Required work: Exact copy, no pictures: return all the data below as written.

====== Given records ======

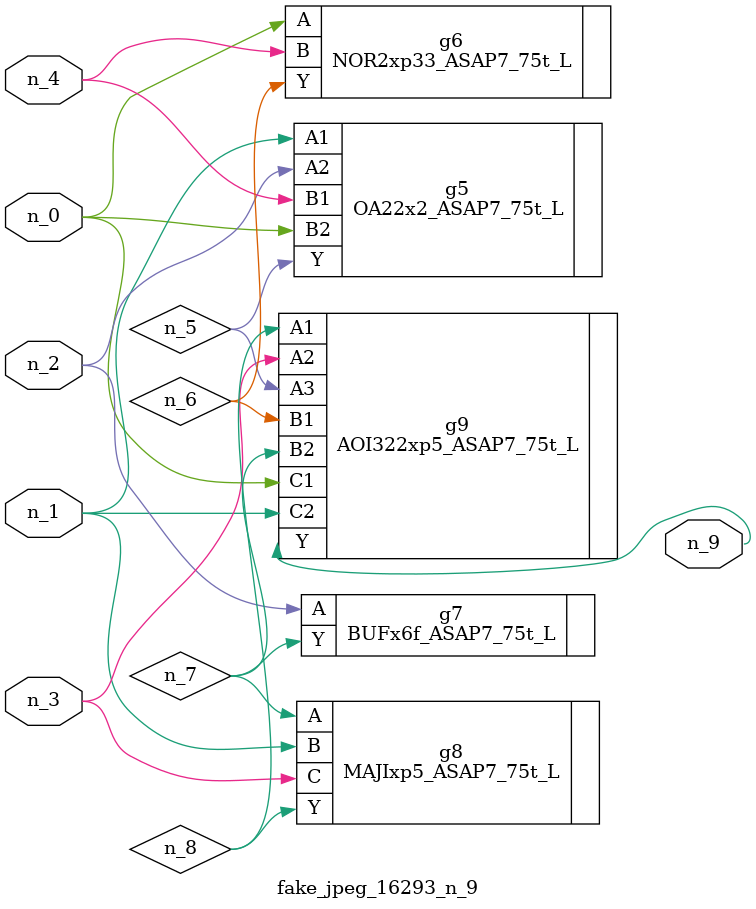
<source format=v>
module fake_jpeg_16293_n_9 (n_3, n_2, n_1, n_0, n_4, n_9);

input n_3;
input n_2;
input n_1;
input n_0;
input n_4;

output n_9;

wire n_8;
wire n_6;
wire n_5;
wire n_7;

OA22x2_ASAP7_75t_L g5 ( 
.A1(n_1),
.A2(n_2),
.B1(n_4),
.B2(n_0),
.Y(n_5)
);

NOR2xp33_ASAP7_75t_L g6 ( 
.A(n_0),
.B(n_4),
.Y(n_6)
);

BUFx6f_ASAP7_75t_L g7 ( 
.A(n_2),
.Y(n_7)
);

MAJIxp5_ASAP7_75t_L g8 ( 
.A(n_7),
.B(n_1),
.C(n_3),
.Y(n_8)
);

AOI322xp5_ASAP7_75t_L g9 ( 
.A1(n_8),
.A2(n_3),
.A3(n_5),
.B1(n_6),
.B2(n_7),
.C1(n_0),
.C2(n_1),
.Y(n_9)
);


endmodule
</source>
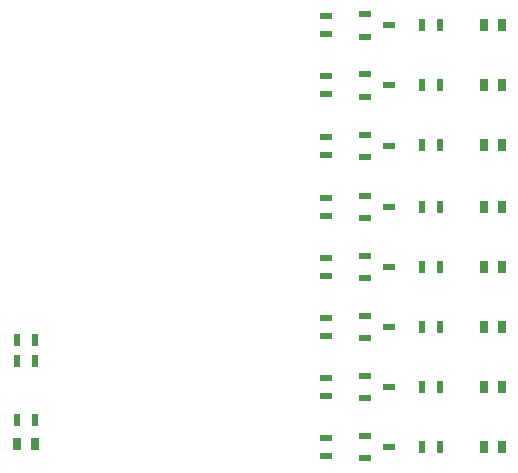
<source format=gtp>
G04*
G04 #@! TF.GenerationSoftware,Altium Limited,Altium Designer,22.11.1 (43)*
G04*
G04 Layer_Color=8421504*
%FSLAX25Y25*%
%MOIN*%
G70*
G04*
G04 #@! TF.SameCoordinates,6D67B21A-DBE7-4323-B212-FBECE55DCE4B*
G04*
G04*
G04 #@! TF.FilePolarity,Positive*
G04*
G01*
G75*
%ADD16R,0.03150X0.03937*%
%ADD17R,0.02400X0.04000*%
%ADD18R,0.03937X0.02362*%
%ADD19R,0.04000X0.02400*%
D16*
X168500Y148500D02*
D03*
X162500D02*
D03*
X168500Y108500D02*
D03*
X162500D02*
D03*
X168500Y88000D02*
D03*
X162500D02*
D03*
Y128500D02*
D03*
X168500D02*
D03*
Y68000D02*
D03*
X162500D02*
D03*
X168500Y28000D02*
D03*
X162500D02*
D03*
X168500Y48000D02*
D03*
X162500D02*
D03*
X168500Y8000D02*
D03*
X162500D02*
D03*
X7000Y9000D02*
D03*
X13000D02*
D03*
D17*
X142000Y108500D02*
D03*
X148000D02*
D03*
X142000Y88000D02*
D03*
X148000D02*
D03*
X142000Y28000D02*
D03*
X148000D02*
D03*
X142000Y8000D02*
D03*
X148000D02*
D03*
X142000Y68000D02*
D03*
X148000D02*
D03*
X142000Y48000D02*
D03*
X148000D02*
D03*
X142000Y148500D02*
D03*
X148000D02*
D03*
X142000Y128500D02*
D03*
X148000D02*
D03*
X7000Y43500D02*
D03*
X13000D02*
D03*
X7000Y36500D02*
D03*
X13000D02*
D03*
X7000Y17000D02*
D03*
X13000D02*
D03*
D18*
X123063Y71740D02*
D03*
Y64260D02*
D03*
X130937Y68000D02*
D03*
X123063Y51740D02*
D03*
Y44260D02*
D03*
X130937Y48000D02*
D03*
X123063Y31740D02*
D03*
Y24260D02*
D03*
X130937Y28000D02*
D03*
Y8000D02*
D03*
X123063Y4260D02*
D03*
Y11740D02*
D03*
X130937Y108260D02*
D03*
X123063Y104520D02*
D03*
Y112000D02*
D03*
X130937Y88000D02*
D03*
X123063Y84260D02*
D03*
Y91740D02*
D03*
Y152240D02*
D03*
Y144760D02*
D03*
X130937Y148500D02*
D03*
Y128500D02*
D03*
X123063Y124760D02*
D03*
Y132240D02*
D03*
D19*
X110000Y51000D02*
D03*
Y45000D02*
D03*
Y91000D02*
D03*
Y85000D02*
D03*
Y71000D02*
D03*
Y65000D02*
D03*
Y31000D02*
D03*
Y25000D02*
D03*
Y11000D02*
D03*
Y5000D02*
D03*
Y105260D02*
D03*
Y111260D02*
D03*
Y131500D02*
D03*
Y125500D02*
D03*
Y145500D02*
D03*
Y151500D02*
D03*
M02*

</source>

======

Task result:
<source format=v>
module fake_jpeg_16293_n_9 (n_3, n_2, n_1, n_0, n_4, n_9);

input n_3;
input n_2;
input n_1;
input n_0;
input n_4;

output n_9;

wire n_8;
wire n_6;
wire n_5;
wire n_7;

OA22x2_ASAP7_75t_L g5 ( 
.A1(n_1),
.A2(n_2),
.B1(n_4),
.B2(n_0),
.Y(n_5)
);

NOR2xp33_ASAP7_75t_L g6 ( 
.A(n_0),
.B(n_4),
.Y(n_6)
);

BUFx6f_ASAP7_75t_L g7 ( 
.A(n_2),
.Y(n_7)
);

MAJIxp5_ASAP7_75t_L g8 ( 
.A(n_7),
.B(n_1),
.C(n_3),
.Y(n_8)
);

AOI322xp5_ASAP7_75t_L g9 ( 
.A1(n_8),
.A2(n_3),
.A3(n_5),
.B1(n_6),
.B2(n_7),
.C1(n_0),
.C2(n_1),
.Y(n_9)
);


endmodule
</source>
<source format=gtp>
G04*
G04 #@! TF.GenerationSoftware,Altium Limited,Altium Designer,22.11.1 (43)*
G04*
G04 Layer_Color=8421504*
%FSLAX25Y25*%
%MOIN*%
G70*
G04*
G04 #@! TF.SameCoordinates,6D67B21A-DBE7-4323-B212-FBECE55DCE4B*
G04*
G04*
G04 #@! TF.FilePolarity,Positive*
G04*
G01*
G75*
%ADD16R,0.03150X0.03937*%
%ADD17R,0.02400X0.04000*%
%ADD18R,0.03937X0.02362*%
%ADD19R,0.04000X0.02400*%
D16*
X168500Y148500D02*
D03*
X162500D02*
D03*
X168500Y108500D02*
D03*
X162500D02*
D03*
X168500Y88000D02*
D03*
X162500D02*
D03*
Y128500D02*
D03*
X168500D02*
D03*
Y68000D02*
D03*
X162500D02*
D03*
X168500Y28000D02*
D03*
X162500D02*
D03*
X168500Y48000D02*
D03*
X162500D02*
D03*
X168500Y8000D02*
D03*
X162500D02*
D03*
X7000Y9000D02*
D03*
X13000D02*
D03*
D17*
X142000Y108500D02*
D03*
X148000D02*
D03*
X142000Y88000D02*
D03*
X148000D02*
D03*
X142000Y28000D02*
D03*
X148000D02*
D03*
X142000Y8000D02*
D03*
X148000D02*
D03*
X142000Y68000D02*
D03*
X148000D02*
D03*
X142000Y48000D02*
D03*
X148000D02*
D03*
X142000Y148500D02*
D03*
X148000D02*
D03*
X142000Y128500D02*
D03*
X148000D02*
D03*
X7000Y43500D02*
D03*
X13000D02*
D03*
X7000Y36500D02*
D03*
X13000D02*
D03*
X7000Y17000D02*
D03*
X13000D02*
D03*
D18*
X123063Y71740D02*
D03*
Y64260D02*
D03*
X130937Y68000D02*
D03*
X123063Y51740D02*
D03*
Y44260D02*
D03*
X130937Y48000D02*
D03*
X123063Y31740D02*
D03*
Y24260D02*
D03*
X130937Y28000D02*
D03*
Y8000D02*
D03*
X123063Y4260D02*
D03*
Y11740D02*
D03*
X130937Y108260D02*
D03*
X123063Y104520D02*
D03*
Y112000D02*
D03*
X130937Y88000D02*
D03*
X123063Y84260D02*
D03*
Y91740D02*
D03*
Y152240D02*
D03*
Y144760D02*
D03*
X130937Y148500D02*
D03*
Y128500D02*
D03*
X123063Y124760D02*
D03*
Y132240D02*
D03*
D19*
X110000Y51000D02*
D03*
Y45000D02*
D03*
Y91000D02*
D03*
Y85000D02*
D03*
Y71000D02*
D03*
Y65000D02*
D03*
Y31000D02*
D03*
Y25000D02*
D03*
Y11000D02*
D03*
Y5000D02*
D03*
Y105260D02*
D03*
Y111260D02*
D03*
Y131500D02*
D03*
Y125500D02*
D03*
Y145500D02*
D03*
Y151500D02*
D03*
M02*

</source>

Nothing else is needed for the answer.